Ich hatte nichts dagegen. Wenigstens musste ich dann nicht sofort meine Fünf beichten und Mommas Gejammer ertragen. Bei jeder schlechten Klassenarbeit prophezeite sie mir eine Zukunft unter der Brücke, und wenn ich dann den Mut aufbrachte, zu sagen, dass ich doch sowieso später die Firma übernehmen würde, mit oder ohne Abitur, brach sie erst recht zusammen. Weil die Firma nämlich die nächsten Jahrzehnte offenbar nur mit einem Chef überstehen würde, der mindestens Betriebswirtschaftslehre studiert hatte, und um zu studieren, braucht man Abitur, und das schenkt einem nun mal keiner, wenn man ständig Fünfen schreibt.

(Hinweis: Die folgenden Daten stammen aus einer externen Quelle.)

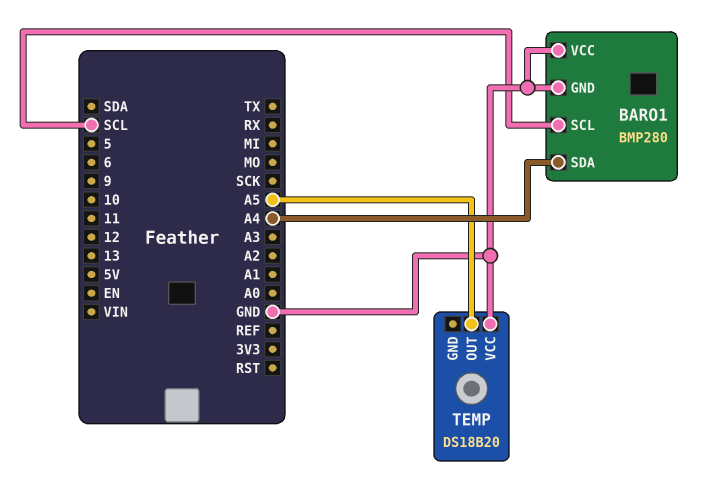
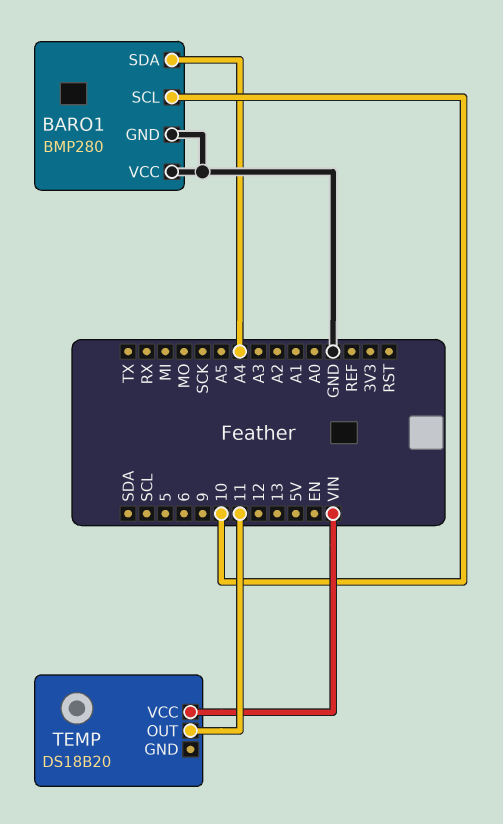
BARO1 pin SCL: SCL -> 10
TEMP pin OUT: A5 -> 11
TEMP pin VCC: GND -> VIN

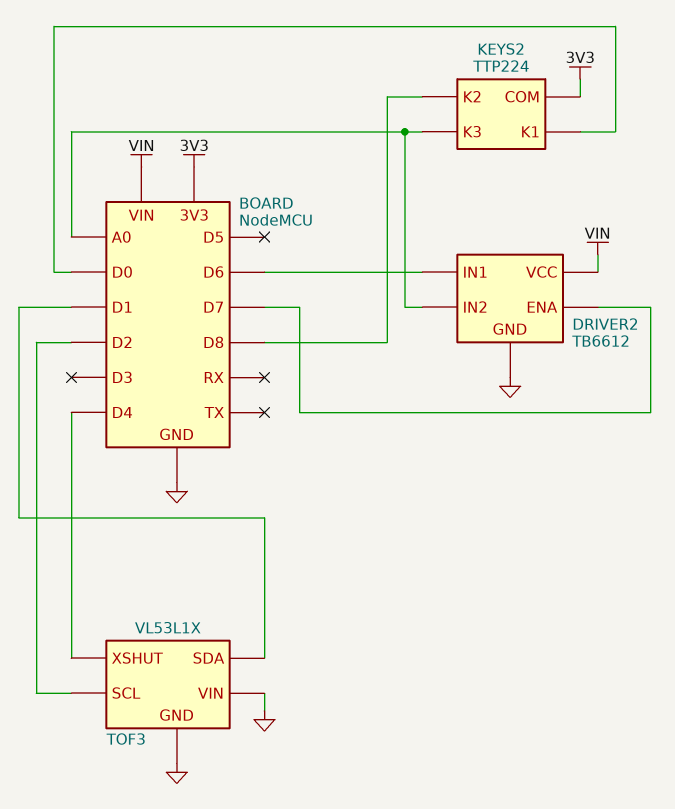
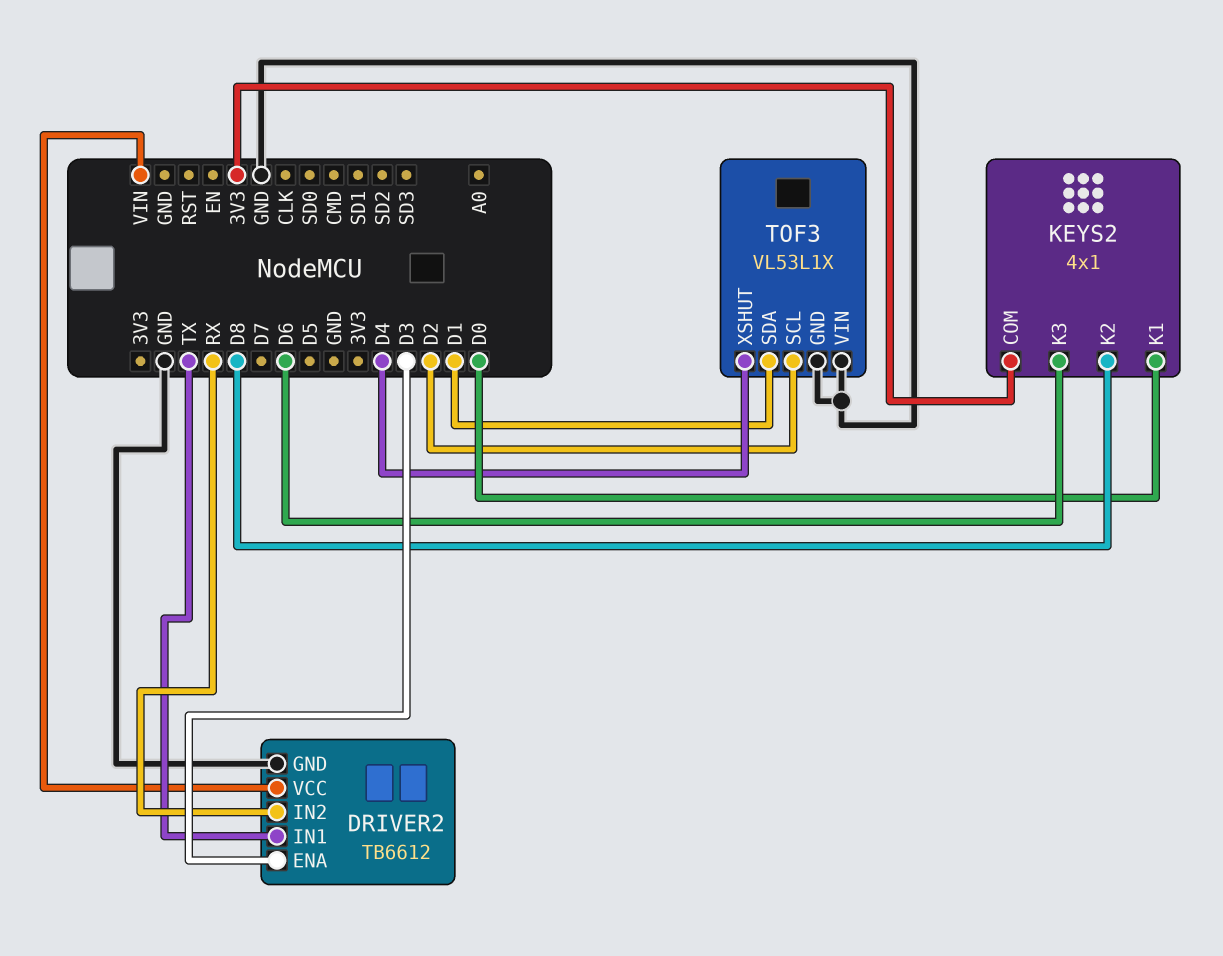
DRIVER2 pin ENA: D7 -> D3
DRIVER2 pin IN1: D6 -> TX
DRIVER2 pin IN2: A0 -> RX
KEYS2: TTP224 -> 4x1
KEYS2 pin K3: A0 -> D6

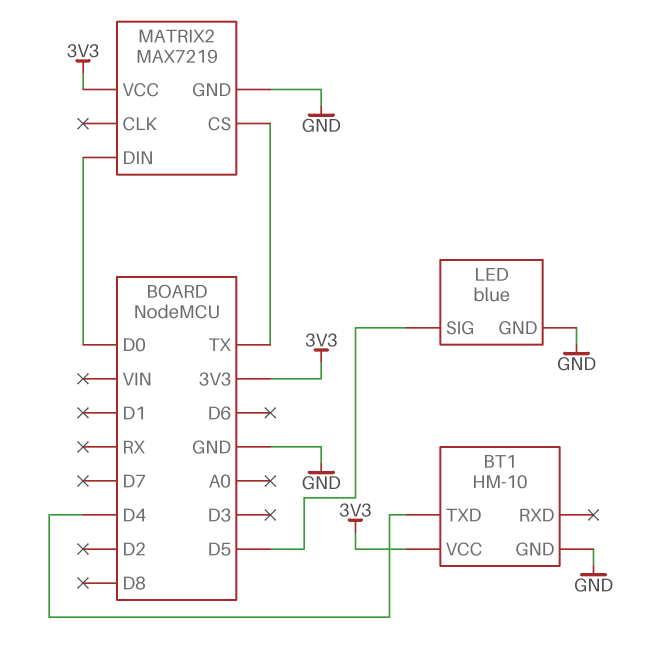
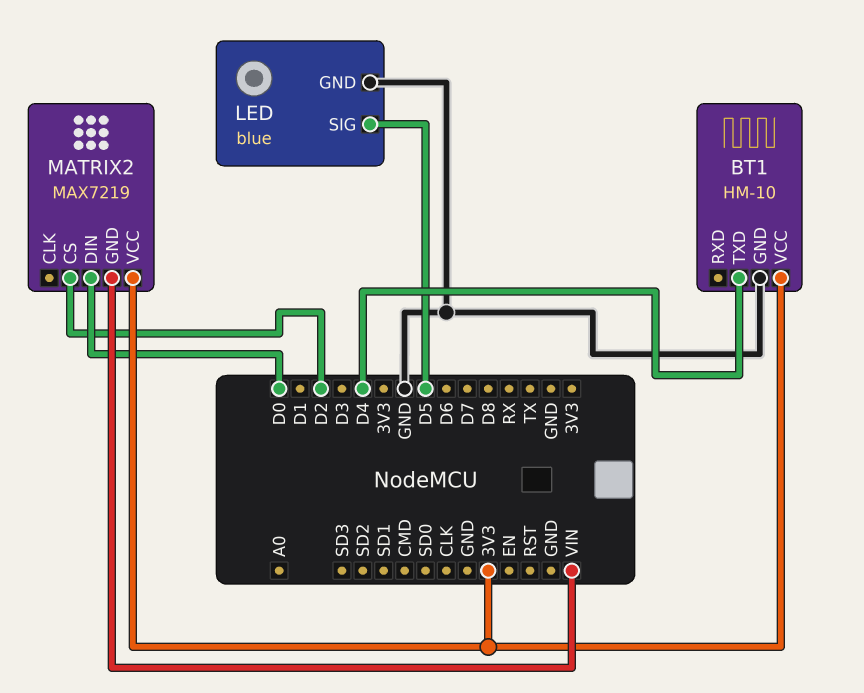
MATRIX2 pin CS: TX -> D2
MATRIX2 pin GND: GND -> VIN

Dabei glaubte ich übrigens ganz bestimmt, dass es Momma in Wirklichkeit mehr darum ging, bei ihren Golf- und Tennisfreundinnen nicht beichten zu müssen, dass ihr Einziger sitzen geblieben war. Die hatten nämlich alle ganz reizende Kinder, die in der Malschule Preise gewannen und Halbprofis auf der Violine waren, und an Sitzenbleiben war bei denen natürlich schon gar nicht zu denken. Überhaupt waren diese Damen alle ziemliche Lügenbeutel, wenn mich einer fragt. In der Diele drehte sich der Schlüssel im Schloss.

»Halloooo, halloooo?«, rief Daddo mit dieser fröhlichen Stimme, die er immer hat, wenn er einige Tage nicht zu Hause war. »Keiner da?«

Oben saugte Margareta unerschütterlich weiter. Sie war schließlich nicht gemeint.

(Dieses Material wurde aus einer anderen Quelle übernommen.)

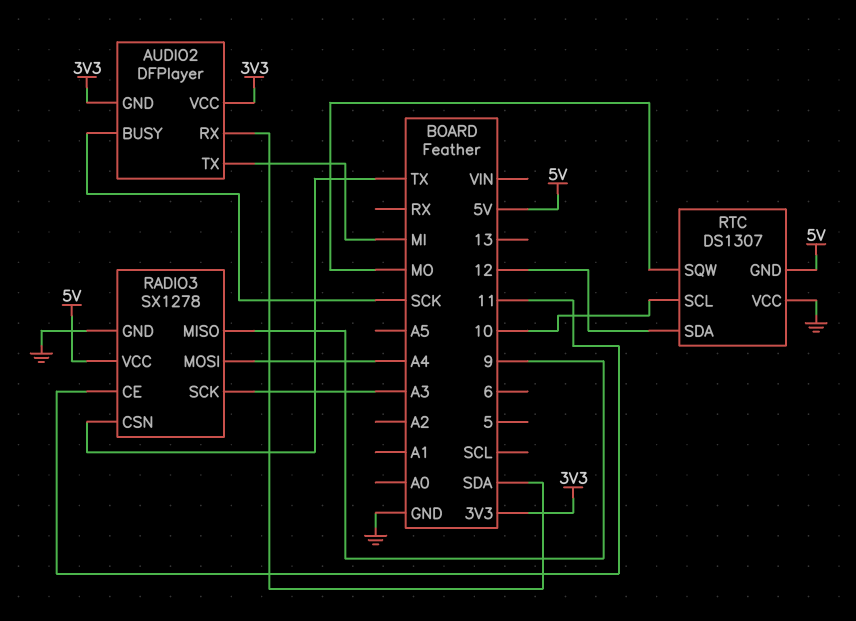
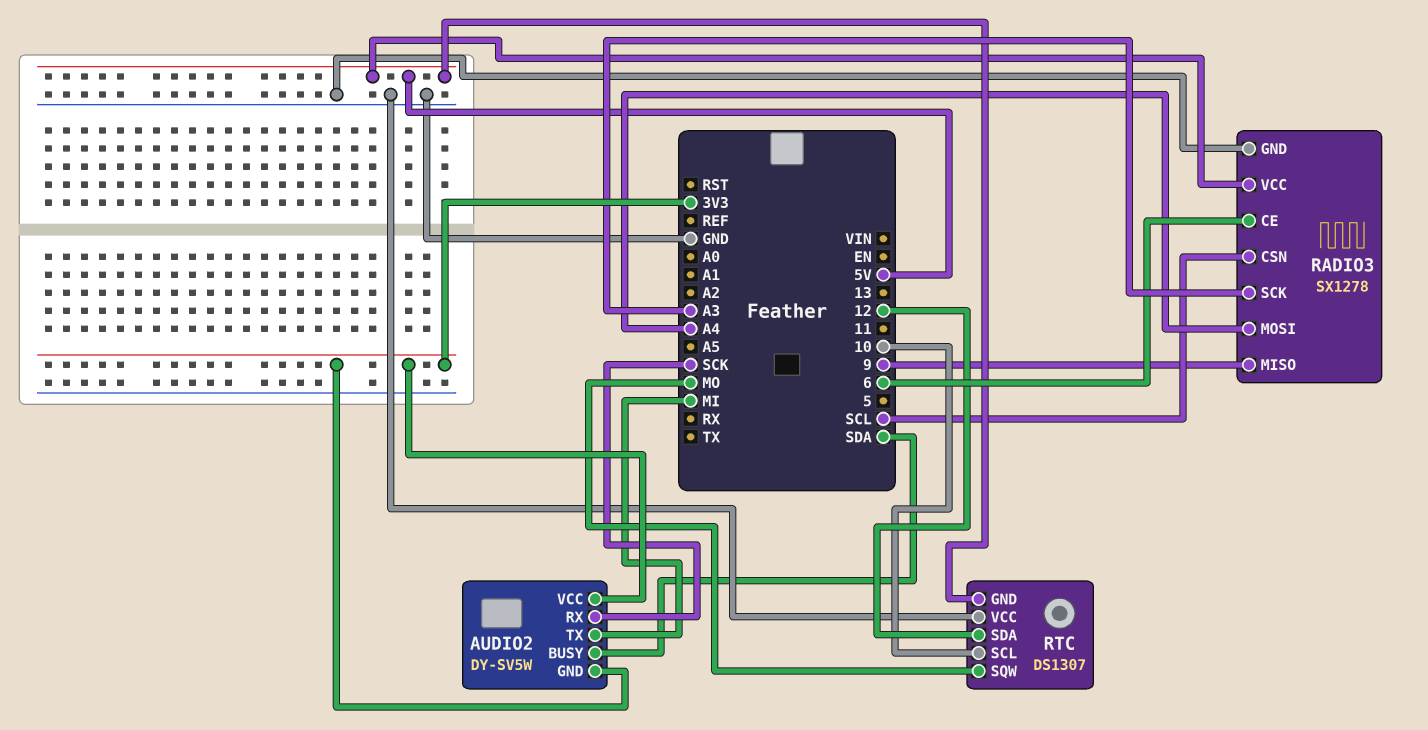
AUDIO2: DFPlayer -> DY-SV5W
AUDIO2 pin BUSY: SCK -> SDA
AUDIO2 pin RX: SDA -> SCK
RADIO3 pin CE: 11 -> 6
RADIO3 pin CSN: TX -> SCL

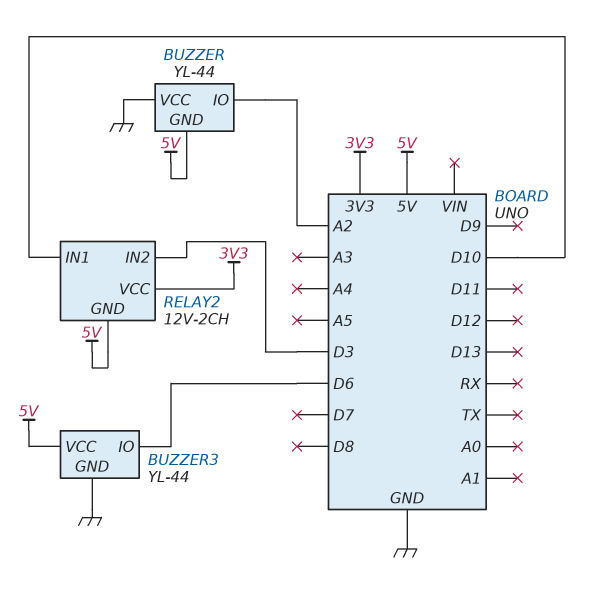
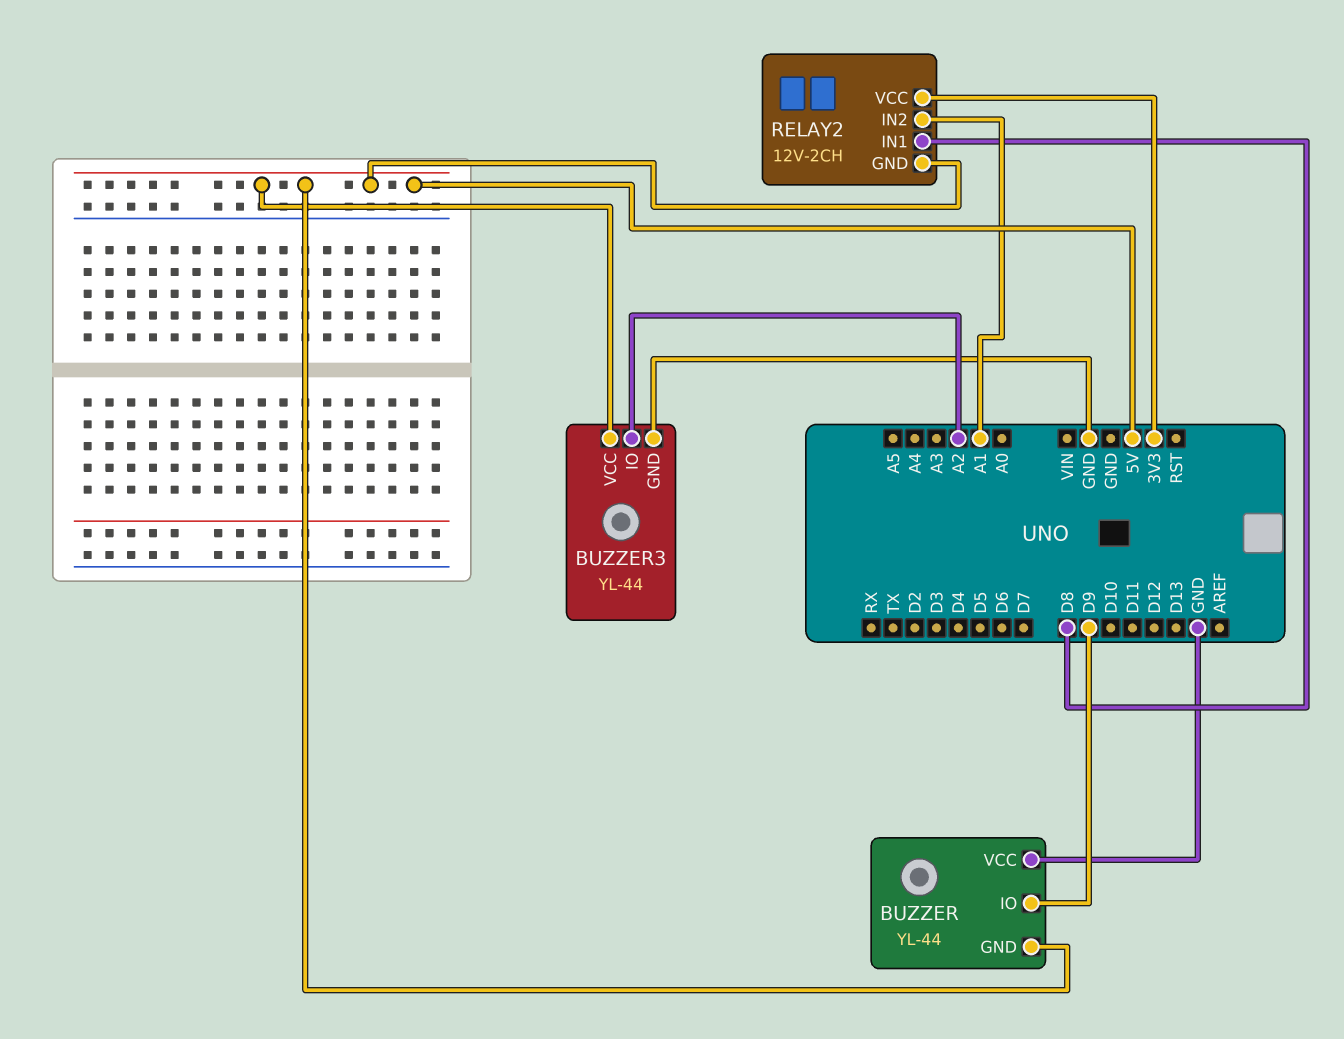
BUZZER pin IO: A2 -> D9
BUZZER3 pin IO: D6 -> A2
RELAY2 pin IN1: D10 -> D8
RELAY2 pin IN2: D3 -> A1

Ich steckte den Kopf durch die Esszimmertür. »Hi«, sagte ich.

»Der Sohn!«, sagte Daddo, und einen Augenblick sah es so aus, als ob er die Arme ausbreiten wollte, damit ich mich hineinstürzen konnte. So hatten wir es nämlich früher immer gemacht, wenn Daddo von seinen Reisen zurückgekommen war. Er hatte die Arme ausgebreitet und ich hatte mich hineingestürzt; und Daddo hatte mich aufgefangen und noch im Schwung begonnen sich mit mir zu drehen, dass meine Beine vom Boden abhoben und wie Windmühlenflügel über den Marmorboden schwebten. Erst danach packte er dann die Geschenke aus, die Reisemitbringsel, die er meistens noch eilig nach der Landung am Flughafen gekauft hatte; aber der Grund, warum ich mich lange, viele Jahre lang, immer so sehr auf Daddos Rückkehr gefreut hatte, war dieser kurze Augenblick gewesen, in dem wir beide durch die Diele wirbelten.

Diese Zeiten waren natürlich vorbei.

»Alles okay?«, fragte er, noch mit dem Reiseglück auf dem Gesicht.

Ich nickte. »Wo bist du gewesen?«, fragte ich.

Daddo ging ins Wohnzimmer und ließ sich aufs Sofa fallen. »Schon wieder Chicago, weißt du doch«, sagte er. »Wir sind da jetzt besser im Geschäft, als man glauben sollte, Sohn. Wo ist Momma?«

»Die bekämpft ihre Orangenhaut«, sagte ich.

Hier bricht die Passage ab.